Work instructions: Copy every line of the following data that includes the string "KiCad".

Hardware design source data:
------------

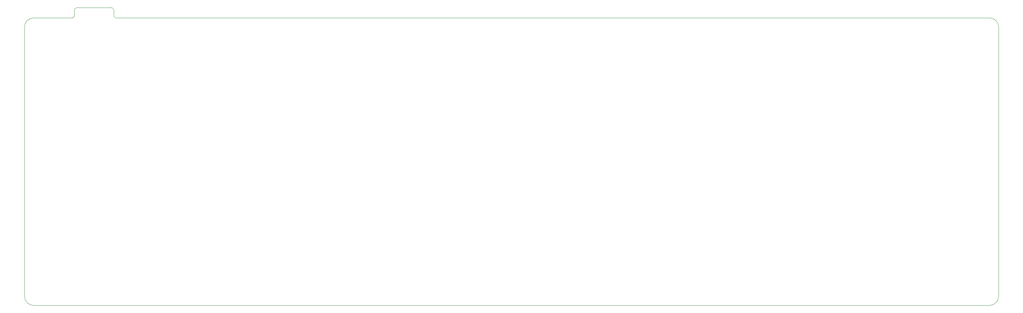
<source format=gm1>
G04 #@! TF.GenerationSoftware,KiCad,Pcbnew,(5.1.4-0)*
G04 #@! TF.CreationDate,2021-10-19T21:44:43-05:00*
G04 #@! TF.ProjectId,pcb,7063622e-6b69-4636-9164-5f7063625858,rev?*
G04 #@! TF.SameCoordinates,Original*
G04 #@! TF.FileFunction,Profile,NP*
%FSLAX46Y46*%
G04 Gerber Fmt 4.6, Leading zero omitted, Abs format (unit mm)*
G04 Created by KiCad (PCBNEW (5.1.4-0)) date 2021-10-19 21:44:43*
%MOMM*%
%LPD*%
G04 APERTURE LIST*
%ADD10C,0.050000*%
G04 APERTURE END LIST*
D10*
X102058809Y-44846880D02*
X326231335Y-44846880D01*
X80961555Y-44846880D02*
X90822441Y-44846880D01*
X326231335Y-118665940D02*
X80961555Y-118665940D01*
X328612595Y-47228140D02*
X328612595Y-116284680D01*
X78580295Y-47228140D02*
G75*
G02X80961555Y-44846880I2381260J0D01*
G01*
X80961555Y-118665940D02*
G75*
G02X78580295Y-116284680I0J2381260D01*
G01*
X328612595Y-116284680D02*
G75*
G02X326231335Y-118665940I-2381260J0D01*
G01*
X326231335Y-44846880D02*
G75*
G02X328612595Y-47228140I0J-2381260D01*
G01*
X101540625Y-44328696D02*
X101540625Y-42956250D01*
X91340625Y-42956302D02*
X91340625Y-44328696D01*
X91340625Y-44328696D02*
G75*
G02X90822441Y-44846880I-518184J0D01*
G01*
X91340625Y-42956302D02*
G75*
G02X92117865Y-42179062I777240J0D01*
G01*
X78580295Y-116284680D02*
X78580295Y-47228140D01*
X92117865Y-42179062D02*
X100763385Y-42179010D01*
X100763385Y-42179010D02*
G75*
G02X101540625Y-42956250I0J-777240D01*
G01*
X102058809Y-44846880D02*
G75*
G02X101540625Y-44328696I0J518184D01*
G01*
M02*

</source>
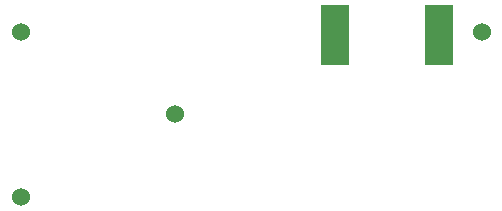
<source format=gbr>
G04*
G04 #@! TF.GenerationSoftware,Altium Limited,Altium Designer,24.6.1 (21)*
G04*
G04 Layer_Color=255*
%FSLAX25Y25*%
%MOIN*%
G70*
G04*
G04 #@! TF.SameCoordinates,848F02FD-2630-40CC-A56B-9648625414CD*
G04*
G04*
G04 #@! TF.FilePolarity,Positive*
G04*
G01*
G75*
%ADD20R,0.09500X0.20000*%
%ADD33C,0.06000*%
D20*
X116608Y65840D02*
D03*
X151108D02*
D03*
D33*
X62992Y39370D02*
D03*
X165354Y66929D02*
D03*
X11811Y11811D02*
D03*
Y66929D02*
D03*
M02*

</source>
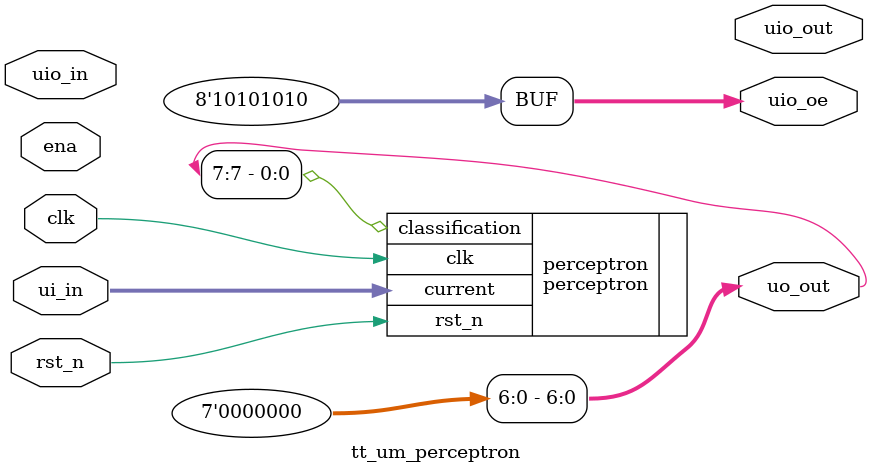
<source format=v>
`default_nettype none

module tt_um_perceptron #( parameter MAX_COUNT = 24'd10_000_000 ) (
    input  wire [7:0] ui_in,    // Dedicated inputs - connected to the input switches
    output wire [7:0] uo_out,   // Dedicated outputs - connected to the 7 segment display
    input  wire [7:0] uio_in,   // IOs: Bidirectional Input path
    output wire [7:0] uio_out,  // IOs: Bidirectional Output path
    output wire [7:0] uio_oe,   // IOs: Bidirectional Enable path (active high: 0=input, 1=output)
    input  wire       ena,      // will go high when the design is enabled
    input  wire       clk,      // clock
    input  wire       rst_n     // reset_n - low to reset
);

    // use bidirectionals as outputs
    assign uio_oe = 8'b10101010;

    // assigning the uo out unused bits to something
    assign uo_out[6:0] = 7'b0000000;

    // instantiate perceptron
    perceptron perceptron(.current(ui_in), .clk(clk), .rst_n(rst_n), .classification(uo_out[7]));

endmodule

</source>
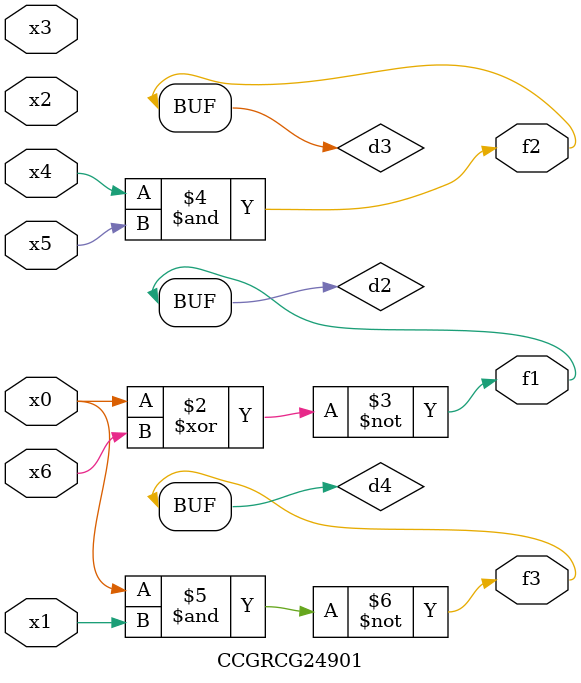
<source format=v>
module CCGRCG24901(
	input x0, x1, x2, x3, x4, x5, x6,
	output f1, f2, f3
);

	wire d1, d2, d3, d4;

	nor (d1, x0);
	xnor (d2, x0, x6);
	and (d3, x4, x5);
	nand (d4, x0, x1);
	assign f1 = d2;
	assign f2 = d3;
	assign f3 = d4;
endmodule

</source>
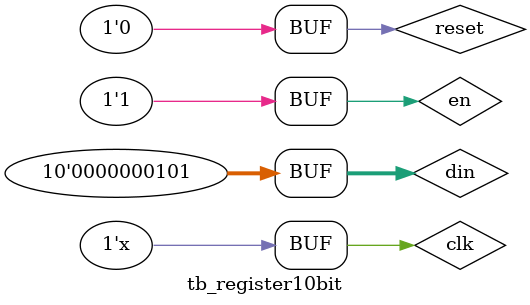
<source format=v>
module register10bit (
 output reg [9:0] dout,
 input wire clk, reset, en,
 input wire [9:0] din);

 always @(posedge clk) begin //triggered by clock rising edge
     if (reset == 1'b1) begin
        dout <= 10'b0000000000; //output is 0 if reset bit is high
     end
     else if (en == 1'b1) begin
        dout <= din; //when enabled output=input
     end
  end
endmodule

module tb_register10bit();
     wire [9:0] dout;
     reg clk, reset, en;
     reg [9:0] din;
    
     register10bit SUT(.dout(dout), .clk(clk), .reset(reset), .en(en), .din(din));
    
     parameter PERIOD = 10;
    
     initial clk = 1'b0; //clock starts on 0
     always #(PERIOD/2) clk = ~clk;
    
     initial begin
         reset = 1'b1; #PERIOD; //test reset
         reset = 1'b0; din = 10'b1111; en = 1'b1; #PERIOD;
         din = 10'b0111;    #PERIOD;
         din = 10'b0011;    #PERIOD;
         din = 10'b0001;    #PERIOD;
         din = 10'b0;       #PERIOD; //test inputs
         din = 10'b0101;    #PERIOD; 
     end
endmodule
</source>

------------

Task output:
G04 #@! TF.GenerationSoftware,KiCad,Pcbnew,(5.1.4-0)*
G04 Created by KiCad (PCBNEW (5.1.4-0)) date 2021-10-19 21:44:43*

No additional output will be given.